*** TEXT SHOWN Section Begins ***

Joe Morton: I agree with you, I'm really sure I didn't think I'd be doing press on Terminator 2 twenty-five years later. However, Terminator – it doesn't feel like revisiting anything in a way, because Terminator never really seemed to really go away. It seems to be on television a lot. Everywhere I go, someone stops me and says, oh, you're that guy from Terminator 2. So, it's something that has, you know, been around me since the movie came out.
IGN: Do you have a lot of people blaming you for the coming apocalypse or something? Because you invented Skynet?
Morton: Actually, most people view it the other way around, that because I decided to, you know, blow up Skynet, that I actually am responsible for saving the world.
IGN: There you go! See, now that's the cup half full way of looking at it all! What are your most vivid memories of making that picture?
Morton: Well, there's lots of things, I suppose. I mean, the big one is, the day that we were shooting my death scene. And that's one of the reasons why I think this movie has sort of always hung around me, which is that, people always comment on that particular scene. And the day that we did it, first of all James allowed me to do the stunt myself, which was great. And then, when we're actually shooting the actual death, we couldn't come up with anything that we really liked. And I told him that I had been in a car accident a year or so beforehand, and my lungs had collapsed. Since the character had just been shot in the chest, I assumed his lungs were collapsing, and showed him how I was breathing. At which point, we both got excited about the idea, he set up the lights, and et cetera, et cetera, and we shot the scene. But before we finished that scene, he was halfway through, he hadn't really quite finished the end, he decided he wanted to simply take a look – you remember, right after this scene, Linda sort of scoots around to the other side of the laboratory, and the SWAT team blows out all the windows. Well, before we brought out the camera to shoot any of that stuff, James wanted to see those windows blown out, simply so he could see what it looked like, in order to shoot it. And that to me was a big deal. I had just come from doing Brother from Another Planet, with maybe $360,000, not $360,000,000. So that was a big deal to me.
IGN: It's funny you bring that up, because I had forgotten until I started kind of brushing up again on this movie. It was the most expensive movie made at that time, right? Up until that time, wasn't it?
Morton: I believe so. If not the most expensive, certainly one of the most expensive.
IGN: Cameron seems like he is one of those guys that is not daunted by anything as a filmmaker. Were you aware, or was there any sort of pressure, making the movie? What it was like to be on the set of, at that point in time, the most expensive movie?
Morton: Well, I mean, I think I looked at it as a massive undertaking, because as I say, I was used to something much smaller. So to me, all of these trucks and all of these trailers and these large sets, he even gave me – James gave me a video of people who were working with artificial intelligence so that I could get into the mindset of the science of what it was to create artificial intelligence. So, there was money being spent in a way that I had never been around before. So the whole thing to me was enormous. I just thought this was – wow.

*** TEXT SHOWN Section Ends ***

DIRECTIONS
Please quote the part of the Terminator 2 interview that opens with the words containing "IGN: Do you" and closes with "saving the world.". Work from the Terminator 2 interview and nothing else.

*** DATA SEGMENT Section Begins ***

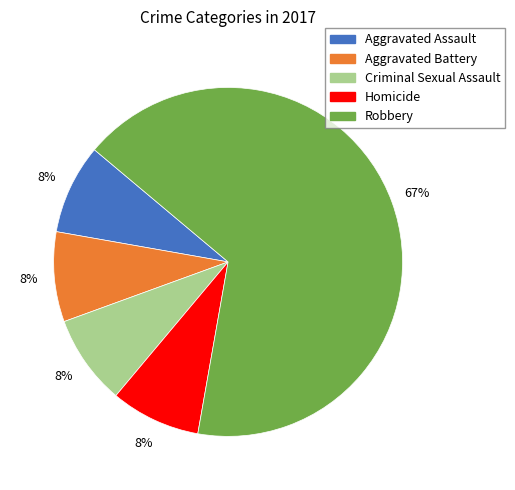

Which slice is the largest?

Robbery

*** DATA SEGMENT Section Ends ***

YOUR RESPONSE
IGN: Do you have a lot of people blaming you for the coming apocalypse or something? Because you invented Skynet?
Morton: Actually, most people view it the other way around, that because I decided to, you know, blow up Skynet, that I actually am responsible for saving the world.